[Saved data entries]
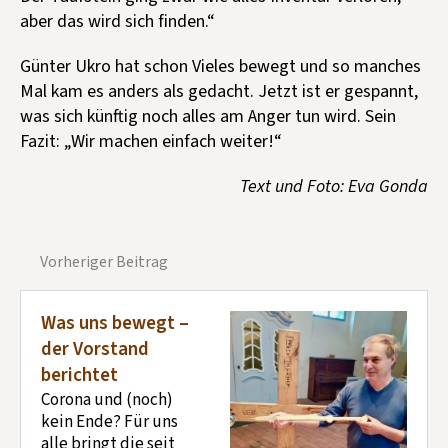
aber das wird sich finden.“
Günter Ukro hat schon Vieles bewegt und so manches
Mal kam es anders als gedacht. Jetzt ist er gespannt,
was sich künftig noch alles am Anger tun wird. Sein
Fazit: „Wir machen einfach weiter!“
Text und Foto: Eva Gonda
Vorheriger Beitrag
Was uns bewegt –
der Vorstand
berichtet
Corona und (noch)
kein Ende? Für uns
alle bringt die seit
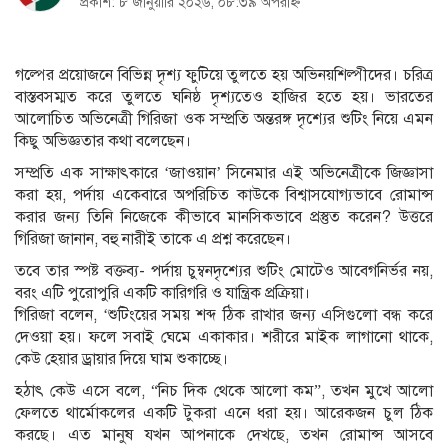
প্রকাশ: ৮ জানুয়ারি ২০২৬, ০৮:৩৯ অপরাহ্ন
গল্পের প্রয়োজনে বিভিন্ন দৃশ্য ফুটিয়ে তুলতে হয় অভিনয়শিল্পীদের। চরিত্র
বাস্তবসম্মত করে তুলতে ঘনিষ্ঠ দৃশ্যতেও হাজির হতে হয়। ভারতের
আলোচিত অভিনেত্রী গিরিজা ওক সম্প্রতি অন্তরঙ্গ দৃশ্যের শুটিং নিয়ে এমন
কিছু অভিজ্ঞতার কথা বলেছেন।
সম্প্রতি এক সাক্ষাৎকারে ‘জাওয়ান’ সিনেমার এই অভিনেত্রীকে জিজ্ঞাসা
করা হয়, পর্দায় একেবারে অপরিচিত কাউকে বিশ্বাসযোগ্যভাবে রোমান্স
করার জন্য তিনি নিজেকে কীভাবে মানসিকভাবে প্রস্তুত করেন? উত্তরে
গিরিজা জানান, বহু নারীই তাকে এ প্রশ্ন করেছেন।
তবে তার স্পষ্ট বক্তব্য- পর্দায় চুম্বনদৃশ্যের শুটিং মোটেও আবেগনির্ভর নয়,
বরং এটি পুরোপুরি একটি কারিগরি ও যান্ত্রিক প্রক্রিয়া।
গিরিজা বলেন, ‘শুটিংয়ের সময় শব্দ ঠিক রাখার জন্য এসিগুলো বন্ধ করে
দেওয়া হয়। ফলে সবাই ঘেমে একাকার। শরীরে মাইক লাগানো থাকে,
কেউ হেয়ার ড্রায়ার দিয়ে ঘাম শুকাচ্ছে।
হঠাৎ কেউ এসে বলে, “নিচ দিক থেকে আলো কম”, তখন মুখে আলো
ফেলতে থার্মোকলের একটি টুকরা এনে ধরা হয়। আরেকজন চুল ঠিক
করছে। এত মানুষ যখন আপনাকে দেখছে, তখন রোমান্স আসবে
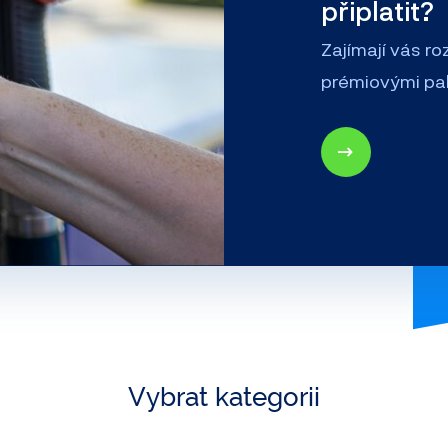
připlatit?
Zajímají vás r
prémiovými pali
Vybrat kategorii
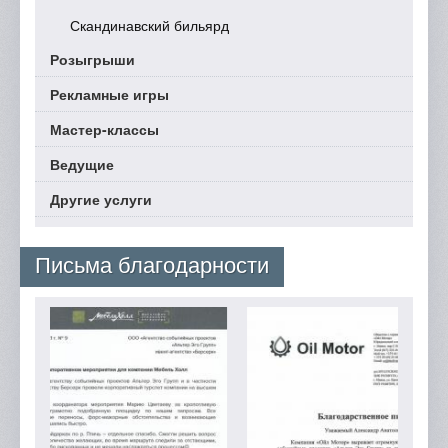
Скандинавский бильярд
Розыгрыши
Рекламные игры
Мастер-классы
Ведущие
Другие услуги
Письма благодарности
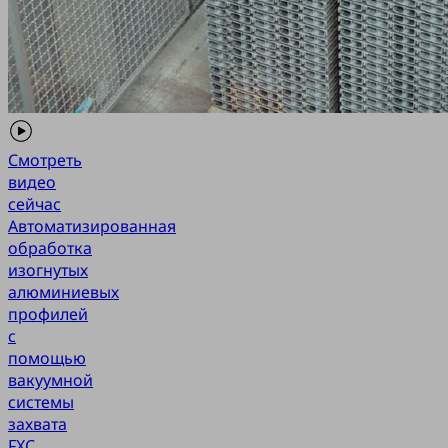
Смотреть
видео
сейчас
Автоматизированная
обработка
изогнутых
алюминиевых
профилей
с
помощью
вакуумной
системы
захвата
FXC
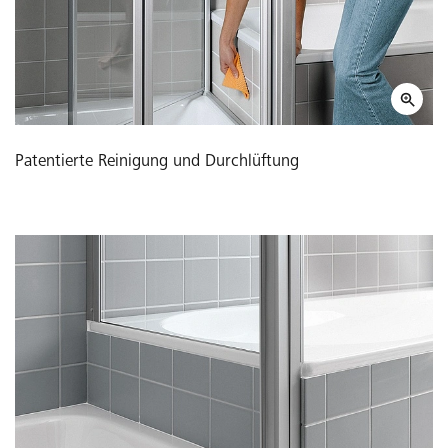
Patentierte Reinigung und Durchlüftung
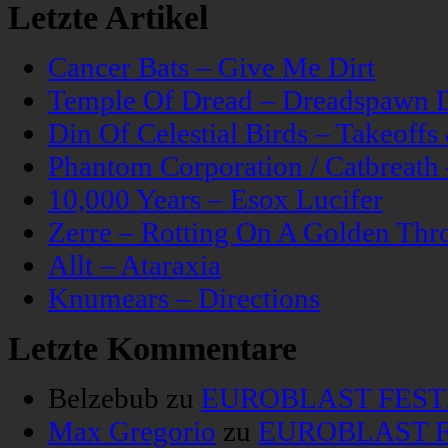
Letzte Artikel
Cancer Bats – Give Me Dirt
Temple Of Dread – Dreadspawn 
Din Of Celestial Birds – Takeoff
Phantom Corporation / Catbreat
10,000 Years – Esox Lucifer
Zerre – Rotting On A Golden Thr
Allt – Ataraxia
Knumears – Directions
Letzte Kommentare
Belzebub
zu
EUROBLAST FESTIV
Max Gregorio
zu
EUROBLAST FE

- [BRIEF] Only lines with the word "wird" are wanted, so copy each one from the records.

- [FINISHED EXERCISE]
aber das wird sich finden.“
was sich künftig noch alles am Anger tun wird. Sein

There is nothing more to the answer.